Australian governments need to introduce new heritage laws protecting Aboriginal and Torres Strait Islander culture and give the minister for Indigenous Australians more powers, a report following the destruction of the Juukan Gorge rock shelters found. 

The federal inquiry, A Way Forward, found Rio Tinto’s destruction of the 46,000-year-old site in 2020 was a disaster for the Puutu Kunti Kurrama People and Pinikura people, and an extreme example of destruction of heritage. 

But it found the destruction was not unique and was capable of occurring again.

“The destruction of Juukan Gorge was the result of Rio Tinto’s failures, but the events also highlighted the inadequate protection afforded by the Western Australian Aboriginal Heritage Act,” inquiry chair Warren Entsch said. 

“Throughout the course of the inquiry, it became apparent that there are serious deficiencies across Australia’s Aboriginal and Torres Strait Islander cultural heritage legislative framework, in all state and territories and the commonwealth.”

The Joint Standing Committee on Northern Australia has spent 16 months probing state and federal heritage protection laws and has recommended a range of sweeping changes. 

The committee urgently recommended the Indigenous Australians minister should have responsibility for the Aboriginal and Torres Strait Islander heritage protection act 1984 and the environmental protection and biodiversity conservation act 1999.

It identified a need for an overarching federal legislative framework that the government would need to design with Aboriginal and Torres Strait Islanders. 
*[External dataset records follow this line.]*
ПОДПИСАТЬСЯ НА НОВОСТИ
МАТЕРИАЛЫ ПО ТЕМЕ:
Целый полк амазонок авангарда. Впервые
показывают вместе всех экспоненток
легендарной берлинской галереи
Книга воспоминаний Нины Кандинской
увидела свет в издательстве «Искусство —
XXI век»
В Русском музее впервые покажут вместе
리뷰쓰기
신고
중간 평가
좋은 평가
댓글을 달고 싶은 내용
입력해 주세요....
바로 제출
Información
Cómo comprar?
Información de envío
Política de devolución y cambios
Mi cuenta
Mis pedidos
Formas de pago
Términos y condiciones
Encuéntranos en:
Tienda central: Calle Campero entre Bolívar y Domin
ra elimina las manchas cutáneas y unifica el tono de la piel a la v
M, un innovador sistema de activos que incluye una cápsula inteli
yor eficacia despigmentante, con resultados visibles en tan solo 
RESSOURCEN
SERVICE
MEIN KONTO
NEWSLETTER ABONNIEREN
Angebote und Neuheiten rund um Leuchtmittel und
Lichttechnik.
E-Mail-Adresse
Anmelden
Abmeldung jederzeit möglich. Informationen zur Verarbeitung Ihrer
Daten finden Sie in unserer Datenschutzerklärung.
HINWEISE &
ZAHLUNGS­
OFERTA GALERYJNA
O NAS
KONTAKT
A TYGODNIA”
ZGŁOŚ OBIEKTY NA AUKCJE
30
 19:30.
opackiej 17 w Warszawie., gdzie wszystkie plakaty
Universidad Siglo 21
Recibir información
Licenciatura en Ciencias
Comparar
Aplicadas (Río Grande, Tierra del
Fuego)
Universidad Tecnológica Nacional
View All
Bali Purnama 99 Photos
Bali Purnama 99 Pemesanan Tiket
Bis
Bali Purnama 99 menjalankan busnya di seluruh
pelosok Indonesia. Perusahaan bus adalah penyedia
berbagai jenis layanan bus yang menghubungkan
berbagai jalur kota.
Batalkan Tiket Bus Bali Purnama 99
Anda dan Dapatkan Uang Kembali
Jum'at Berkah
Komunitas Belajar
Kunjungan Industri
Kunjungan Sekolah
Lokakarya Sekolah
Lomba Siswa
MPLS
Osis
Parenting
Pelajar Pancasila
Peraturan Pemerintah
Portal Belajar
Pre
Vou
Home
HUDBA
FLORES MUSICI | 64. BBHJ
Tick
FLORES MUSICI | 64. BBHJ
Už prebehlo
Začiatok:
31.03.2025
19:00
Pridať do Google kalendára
The new framework should give Indigenous communities the power to refuse development applications that could affect heritage, the recommendations say. 

It would also include mechanisms for traditional owners to review or appeal decisions, enforcement and penalties for destructive activities. 
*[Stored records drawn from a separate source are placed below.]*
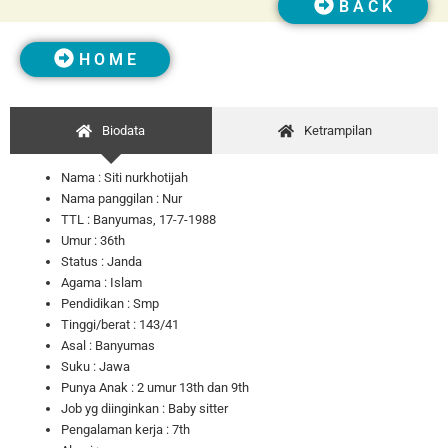
B A C K
H O M E
Biodata
Ketrampilan
Nama :
Siti nurkhotijah
Nama panggilan :
Nur
TTL : Banyumas, 17-7-1988
Umur :
36th
Status : Janda
Agama : Islam
Pendidikan : Smp
Tinggi/berat : 143/41
Asal : Banyumas
Suku : Jawa
Punya Anak : 2 umur 13th dan 9th
Job yg diinginkan : Baby sitter
Pengalaman kerja : 7th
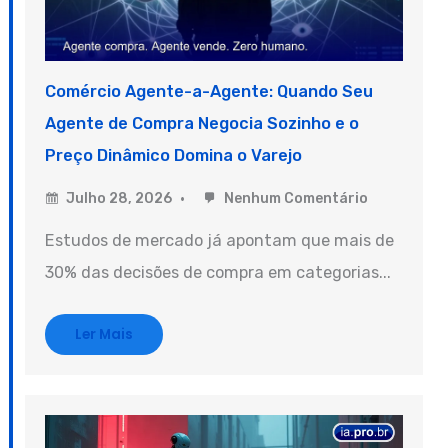
Comércio Agente-a-Agente: Quando Seu
Agente de Compra Negocia Sozinho e o
Preço Dinâmico Domina o Varejo
Julho 28, 2026
Nenhum Comentário
Estudos de mercado já apontam que mais de
30% das decisões de compra em categorias...
Ler Mais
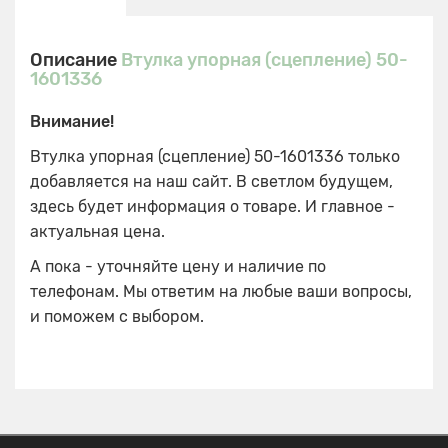
Описание
Втулка упорная (сцепление) 50-
1601336
Внимание!
Втулка упорная (сцепление) 50-1601336 только
добавляется на наш сайт. В светлом будущем,
здесь будет информация о товаре. И главное -
актуальная цена.
А пока - уточняйте цену и наличие по
телефонам. Мы ответим на любые ваши вопросы,
и поможем с выбором.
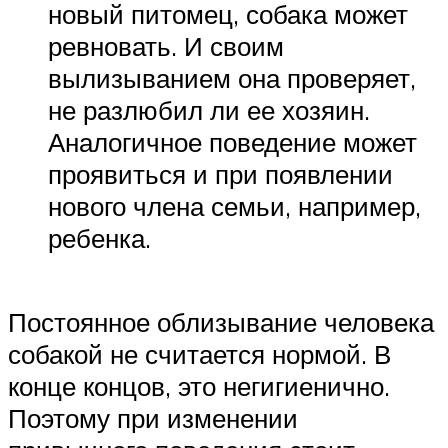
новый питомец, собака может
ревновать. И своим
вылизыванием она проверяет,
не разлюбил ли ее хозяин.
Аналогичное поведение может
проявиться и при появлении
нового члена семьи, например,
ребенка.
Постоянное облизывание человека
собакой не считается нормой. В
конце концов, это негигиенично.
Поэтому при изменении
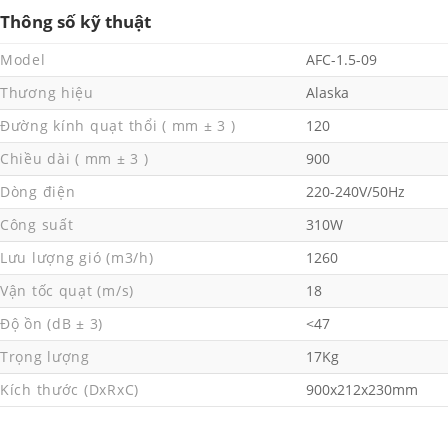
Thông số kỹ thuật
Model
AFC-1.5-09
Thương hiệu
Alaska
Đường kính quạt thổi ( mm ± 3 )
120
Chiều dài ( mm ± 3 )
900
Dòng điện
220-240V/50Hz
Công suất
310W
Lưu lượng gió (m3/h)
1260
Vận tốc quạt (m/s)
18
Độ ồn (dB ± 3)
<47
Trọng lượng
17Kg
Kích thước (DxRxC)
900x212x230mm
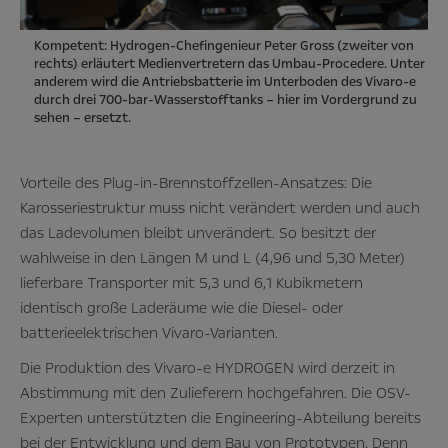
Kompetent: Hydrogen-Chefingenieur Peter Gross (zweiter von
rechts) erläutert Medienvertretern das Umbau-Procedere. Unter
anderem wird die Antriebsbatterie im Unterboden des Vivaro-e
durch drei 700-bar-Wasserstofftanks – hier im Vordergrund zu
sehen – ersetzt.
Vorteile des Plug-in-Brennstoffzellen-Ansatzes: Die
Karosseriestruktur muss nicht verändert werden und auch
das Ladevolumen bleibt unverändert. So besitzt der
wahlweise in den Längen M und L (4,96 und 5,30 Meter)
lieferbare Transporter mit 5,3 und 6,1 Kubikmetern
identisch große Laderäume wie die Diesel- oder
batterieelektrischen Vivaro-Varianten.
Die Produktion des Vivaro-e HYDROGEN wird derzeit in
Abstimmung mit den Zulieferern hochgefahren. Die OSV-
Experten unterstützten die Engineering-Abteilung bereits
bei der Entwicklung und dem Bau von Prototypen. Denn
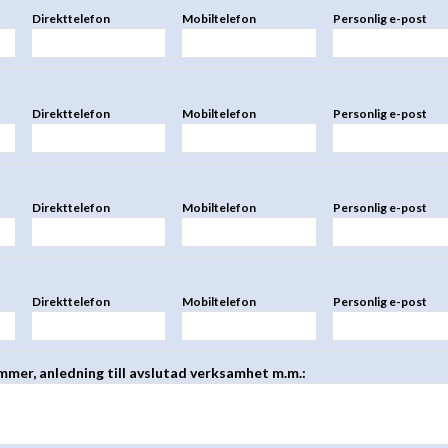
Direkttelefon
Mobiltelefon
Personlig e-post
Direkttelefon
Mobiltelefon
Personlig e-post
Direkttelefon
Mobiltelefon
Personlig e-post
Direkttelefon
Mobiltelefon
Personlig e-post
ummer, anledning till avslutad verksamhet m.m.:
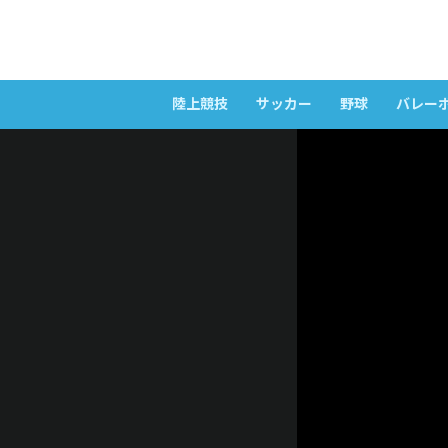
陸上競技
サッカー
野球
バレー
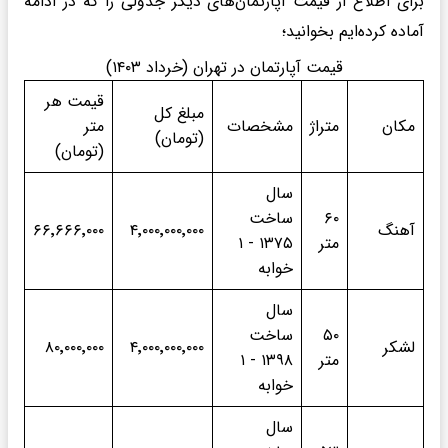
برای اطلاع از قیمت آپارتمان‌های دیگر جدولی را که در ادامه
آماده کرده‌ایم بخوانید؛
قیمت آپارتمان در تهران (خرداد ۱۴۰۳)
قیمت هر
مبلغ کل
مکان
متراژ
مشخصات
متر
(تومان)
(تومان)
سال
۶۰
ساخت
آهنگ
۴٬۰۰۰٬۰۰۰٬۰۰۰
۶۶٬۶۶۶٬۰۰۰
متر
۱۳۷۵ - ۱
خوابه
سال
۵۰
ساخت
لشکر
۴٬۰۰۰٬۰۰۰٬۰۰۰
۸۰٬۰۰۰٬۰۰۰
متر
۱۳۹۸ - ۱
خوابه
سال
The report also suggests buffer zones around cultural heritage sites and a process for decisions to be reconsidered if new information about cultural heritage becomes available. 

Among other recommendations are a review of the native title act; an independent fund to administer funding of prescribed body corporates under the act; a model for cultural heritage truth telling; and action on the findings of a 2020 report.

Mining company Rio Tinto said in a submission to the inquiry earlier this year that the destruction of the historically significant Indigenous rock shelters in the Juukan Gorge, in the Pilbara region, “should not have occurred”.

In the submission, the company said it had offered an unreserved apology to the Puutu Kunti Kurrama and Pinikura people and that it was “determined to learn the lessons” to prevent any future destruction of heritage sites.

Entsch said in a statement that the disaster was a “wakeup call” about the serious deficiencies for the protection of cultural heritage. 

“What is needed now is a way forward, for both Aboriginal and Torres Strait Islander people and industry,” he said.